Along with Ramirez, the research team assessing the EPA model included Guoming Li, assistant professor of poultry science at the University of Georgia, formerly a postdoc at Iowa State, and the late Richard S. Gates, then director of the Egg Industry Center and Iowa Egg Council Endowed Professor at Iowa State. Researchers at the University of Nebraska-Lincoln and University of Tennessee were also involved. Their evaluation of the draft EPA emissions models was published recently in the Journal of Applied Poultry Research and an interpretive summary was featured by the Poultry Science Association.
“Overall, the current draft EPA models are not likely to realistically estimate emissions from a range of broiler operations,” Ramirez said. “As a result of these problems and others outlined in our evaluation, the panel of scientists encourages those whose businesses could be influenced to review this information and consider responding when EPA opens its comment period.”

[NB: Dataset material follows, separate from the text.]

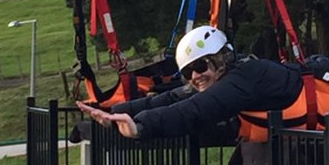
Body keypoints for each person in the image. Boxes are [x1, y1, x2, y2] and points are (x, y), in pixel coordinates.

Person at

This research was jointly supported by the U.S. Poultry and Egg Association (USPEA) and state and USDA Hatch Act funds allocated to Iowa State University, the University of Georgia and the University of Nebraska-Lincoln. Any conclusions or opinions expressed are those of the investigators and not of USPEA and USDA. No funds provided by USPEA were or will be used for the purposes of influencing legislation and/or government policy or action.